19 September 2008

Extra photos from National Museum

I have already uploaded many juicy photos from the National Museum of Korea, over at Christy's Art Blog, in the following three categories: Kwan Yin, Korean art, non-Korean art. Here are some more photos that didn't make it to that blog, but were of interest to me anyway.

Some photos of Korean dolmens, mostly from the Jeolla provinces as well as Ganghwa Island in Incheon, but also from North Korea and Manchuria. There are 30,000 known dolmens in Korea - 20,000 in the North and South Jeolla provinces (the southwest corner of the nation) alone.

This map shows distribution of Korean dolmens; each red dot is a known dolmen.

A coffin from the ancient kingdom of Baekje, which occupied southwestern Korea for the first several centuries of the Common Era.

A print of the Emille Bell in Gyeongju, the largest bell in the world. I hope to drive out to Gyeongju, the capital of the ancient kingdom of Silla (and a rival of Baekje), later on during my stay.

One of the first modern newspapers published in Korea was Dongnip Shinmun (Independence News), which started circulating in 1897. It was written exclusively in Korean script, in a show of nationalism - though it was too late by then to save Korea from Japanese colonialism.

I mentioned Confucian family census registers before. While the one used in South Korea until last year was based on Japanese recordkeeping, this is a more traditional census register with more Korean conventions. This particular section contains records on Yi Seonggye, who founded a new kingdom named Joseon in 1392.
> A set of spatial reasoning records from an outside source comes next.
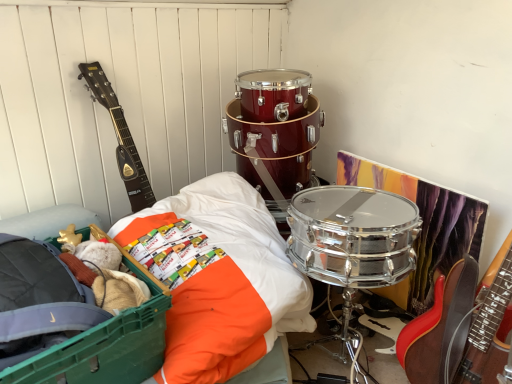
Question: Considering the relative sizes of orange fabric bedsheet at center-left and green plastic storage box at lower left in the image provided, is orange fabric bedsheet at center-left taller than green plastic storage box at lower left?

Choices:
 (A) no
 (B) yes

Answer: (B)

Question: Is orange fabric bedsheet at center-left placed right next to green plastic storage box at lower left?

Choices:
 (A) yes
 (B) no

Answer: (B)

Question: From a real-world perspective, is orange fabric bedsheet at center-left on top of green plastic storage box at lower left?

Choices:
 (A) yes
 (B) no

Answer: (B)

Question: Is orange fabric bedsheet at center-left wider than green plastic storage box at lower left?

Choices:
 (A) no
 (B) yes

Answer: (B)

Question: From a real-world perspective, is orange fabric bedsheet at center-left positioned under green plastic storage box at lower left based on gravity?

Choices:
 (A) yes
 (B) no

Answer: (A)

Question: Which is correct: orange fabric bedsheet at center-left is inside dark wood acoustic guitar at left, or outside of it?

Choices:
 (A) outside
 (B) inside

Answer: (A)

Question: From a real-world perspective, is orange fabric bedsheet at center-left above or below dark wood acoustic guitar at left?

Choices:
 (A) above
 (B) below

Answer: (B)

Question: Looking at their shapes, would you say orange fabric bedsheet at center-left is wider or thinner than dark wood acoustic guitar at left?

Choices:
 (A) wide
 (B) thin

Answer: (A)

Question: Based on their positions, is orange fabric bedsheet at center-left located to the left or right of dark wood acoustic guitar at left?

Choices:
 (A) right
 (B) left

Answer: (A)

Question: From a real-world perspective, is green plastic storage box at lower left above or below orange fabric bedsheet at center-left?

Choices:
 (A) below
 (B) above

Answer: (B)

Question: Is green plastic storage box at lower left in front of or behind orange fabric bedsheet at center-left in the image?

Choices:
 (A) front
 (B) behind

Answer: (A)

Question: Considering the positions of green plastic storage box at lower left and orange fabric bedsheet at center-left in the image, is green plastic storage box at lower left taller or shorter than orange fabric bedsheet at center-left?

Choices:
 (A) tall
 (B) short

Answer: (B)

Question: Is point (82, 334) positioned closer to the camera than point (143, 213)?

Choices:
 (A) farther
 (B) closer

Answer: (B)

Question: Looking at the image, does dark wood acoustic guitar at left seem bigger or smaller compared to green plastic storage box at lower left?

Choices:
 (A) big
 (B) small

Answer: (B)

Question: Considering the positions of point (132, 208) and point (158, 281), is point (132, 208) closer or farther from the camera than point (158, 281)?

Choices:
 (A) closer
 (B) farther

Answer: (B)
The next photographs are from a special limited-engagement exhibition on the history of South Korea's national flag (Taegeukgi), to commemorate the 60th anniversary of South Korea's government.

In the 1880s, King Gojong hired an American by the name of Owen Denny as his foreign affairs advisor. When Denny left in 1890, he took this flag as a parting gift from the king. This flag was donated to South Korea by Denny's descendants in 1981, and is believed to be the oldest Taegeukgi in existence in South Korea. Though Taegeukgi in its flag form is a fairly recent phenomenon, the concepts embodied in it - the yin-yang symbol and the pentagrams - have existed in both China and Korea for centuries.
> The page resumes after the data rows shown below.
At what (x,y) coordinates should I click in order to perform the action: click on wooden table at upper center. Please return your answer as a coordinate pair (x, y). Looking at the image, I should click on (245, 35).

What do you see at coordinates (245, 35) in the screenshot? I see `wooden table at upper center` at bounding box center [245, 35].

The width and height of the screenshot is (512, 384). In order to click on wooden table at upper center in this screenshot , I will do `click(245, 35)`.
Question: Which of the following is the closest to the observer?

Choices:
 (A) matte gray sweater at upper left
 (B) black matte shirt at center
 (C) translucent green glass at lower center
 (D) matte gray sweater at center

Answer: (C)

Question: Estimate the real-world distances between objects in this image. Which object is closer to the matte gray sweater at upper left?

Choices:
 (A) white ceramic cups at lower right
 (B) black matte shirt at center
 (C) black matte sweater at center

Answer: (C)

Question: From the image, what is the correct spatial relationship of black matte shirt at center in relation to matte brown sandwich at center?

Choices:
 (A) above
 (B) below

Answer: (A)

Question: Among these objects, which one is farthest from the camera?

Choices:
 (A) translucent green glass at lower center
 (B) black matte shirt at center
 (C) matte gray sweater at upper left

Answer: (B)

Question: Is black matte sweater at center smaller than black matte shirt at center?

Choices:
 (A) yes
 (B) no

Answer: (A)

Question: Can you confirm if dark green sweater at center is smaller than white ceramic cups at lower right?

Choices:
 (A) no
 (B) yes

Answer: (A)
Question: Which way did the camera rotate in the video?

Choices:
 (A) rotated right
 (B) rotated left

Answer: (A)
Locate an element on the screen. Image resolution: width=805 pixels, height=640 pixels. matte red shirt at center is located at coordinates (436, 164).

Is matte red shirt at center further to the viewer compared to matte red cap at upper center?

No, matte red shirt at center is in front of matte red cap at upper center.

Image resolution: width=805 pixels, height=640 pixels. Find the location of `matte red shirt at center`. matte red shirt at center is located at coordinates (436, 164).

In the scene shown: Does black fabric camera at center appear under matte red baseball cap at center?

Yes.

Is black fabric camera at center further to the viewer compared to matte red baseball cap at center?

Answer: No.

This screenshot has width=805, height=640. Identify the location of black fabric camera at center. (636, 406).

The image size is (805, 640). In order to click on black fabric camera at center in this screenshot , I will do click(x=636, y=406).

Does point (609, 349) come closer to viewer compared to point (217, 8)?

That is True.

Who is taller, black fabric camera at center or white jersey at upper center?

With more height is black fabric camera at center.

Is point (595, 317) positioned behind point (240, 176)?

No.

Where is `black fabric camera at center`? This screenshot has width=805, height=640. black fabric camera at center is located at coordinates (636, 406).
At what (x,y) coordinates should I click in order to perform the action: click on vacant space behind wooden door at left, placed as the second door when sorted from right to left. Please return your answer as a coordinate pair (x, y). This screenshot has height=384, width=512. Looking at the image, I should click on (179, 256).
By 1900, Korea was an empire in its own right, as opposed to a kingdom pledging Confucian allegiance to someone else's (that would be China) emperor. This Taegeukgi was used by the imperial government in 1900.

These Taegeukgi are autographed - some by independence fighters, some by early members of the South Korean government.

Having a Taegeukgi was a capital offense during the Japanese rule. After the defeat of Japan, both Koreas initially used Taegeukgi. In South Korea, it was declared the official national flag, and its design standardized, in 1949, and the colors were standardized in 1997. In North Korea, a completely different, more socialist flag was designed from scratch - and use of Taegeukgi by anyone other than visiting South Korean officials will most likely result in a lengthy stint in the gulag.

Various calendars from the 1950s and 1960s showing Taegeukgi and a map of the Korean peninsula. Some of these calendars also feature flags of the US and the UN, in gratitude for their role in defending South Korea in the war.

This flag traveled to the moon aboard Apollo 11 in 1969. US President Richard Nixon returned the flag to South Korea's unitary executive Park Chung-hee, along with four pieces of moon rock, in this display case. This flag was in the possession of Park's family after his assassination in 1979, until being donated to the nation in 1984.

The scenic Seoul landscape, looking north from the museum. On the right is Namsan, which marks the south end of downtown; on top is Seoul's most prominent landmark, N-Seoul Tower, built in 1969 as a television transmission tower and an observatory. The National Library (the domed white building) stands on Namsan, in the dead center. In the distance to the left is Bukhansan, Seoul's northern boundary and a national park. In the foreground is the former US Army base, being turned into a family park.